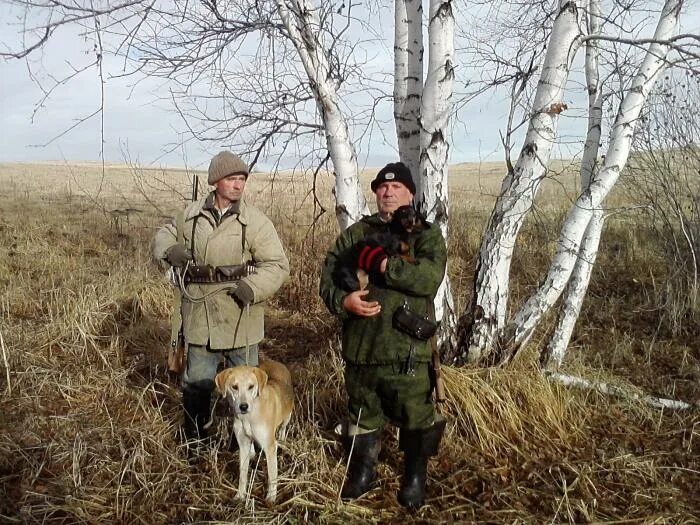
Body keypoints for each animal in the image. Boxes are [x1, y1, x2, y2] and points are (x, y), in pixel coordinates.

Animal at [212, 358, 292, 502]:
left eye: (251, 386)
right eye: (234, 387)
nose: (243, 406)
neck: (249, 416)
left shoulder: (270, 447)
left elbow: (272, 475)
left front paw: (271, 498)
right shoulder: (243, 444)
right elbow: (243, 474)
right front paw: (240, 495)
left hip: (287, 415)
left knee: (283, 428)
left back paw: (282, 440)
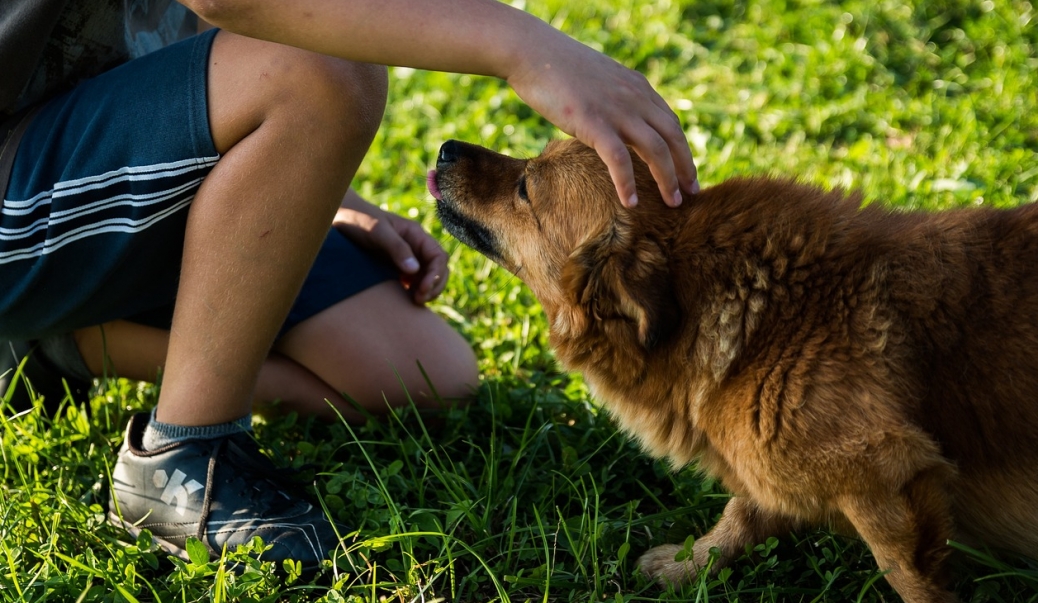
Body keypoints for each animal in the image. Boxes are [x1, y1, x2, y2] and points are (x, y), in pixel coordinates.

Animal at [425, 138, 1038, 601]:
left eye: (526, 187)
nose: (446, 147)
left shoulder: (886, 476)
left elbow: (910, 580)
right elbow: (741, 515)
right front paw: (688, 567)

• What to do
Please retype the data exactly. The pictures do not go in.

• Task output
Body keypoints for each animal in the image. Boxes are [x1, y1, x2, y2] and points are (x, y), in pixel coordinates.

Animal at [212, 358, 292, 502]:
left eye: (251, 386)
right eye: (234, 387)
nose: (243, 406)
neck: (249, 416)
left shoulder: (270, 447)
left elbow: (272, 475)
left front paw: (271, 498)
right shoulder: (243, 444)
right elbow: (243, 474)
right front paw: (240, 495)
left hip: (287, 415)
left knee: (283, 428)
left back paw: (282, 440)
Body keypoints for each animal in the image. Boxes are [x1, y1, x2, y2] and points are (x, y), in pixel coordinates.

Animal at [425, 138, 1038, 601]:
left eye: (526, 187)
nose: (446, 147)
left shoulder: (886, 476)
left elbow: (910, 580)
right elbow: (741, 515)
right front paw: (688, 567)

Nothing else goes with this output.